Records contained in a dataset:
_ _ _ _ _ _ _
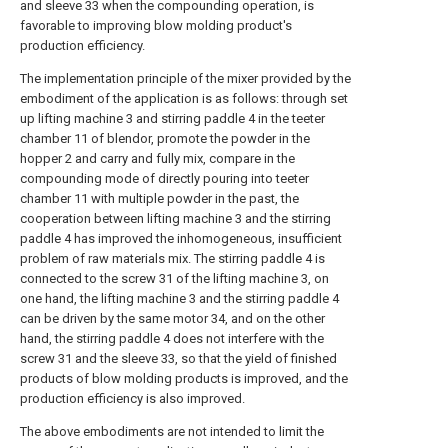
and sleeve 33 when the compounding operation, is
favorable to improving blow molding product's
production efficiency.
The implementation principle of the mixer provided by the
embodiment of the application is as follows: through set
up lifting machine 3 and stirring paddle 4 in the teeter
chamber 11 of blendor, promote the powder in the
hopper 2 and carry and fully mix, compare in the
compounding mode of directly pouring into teeter
chamber 11 with multiple powder in the past, the
cooperation between lifting machine 3 and the stirring
paddle 4 has improved the inhomogeneous, insufficient
problem of raw materials mix. The stirring paddle 4 is
connected to the screw 31 of the lifting machine 3, on
one hand, the lifting machine 3 and the stirring paddle 4
can be driven by the same motor 34, and on the other
hand, the stirring paddle 4 does not interfere with the
screw 31 and the sleeve 33, so that the yield of finished
products of blow molding products is improved, and the
production efficiency is also improved.
The above embodiments are not intended to limit the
_ _ _ _ _ _ _
- EXERCISE DIRECTIONS -
All lines in the entries above that hold the word "production" need to be copied.

- WRITTEN RESPONSE -
production efficiency.
production efficiency is also improved.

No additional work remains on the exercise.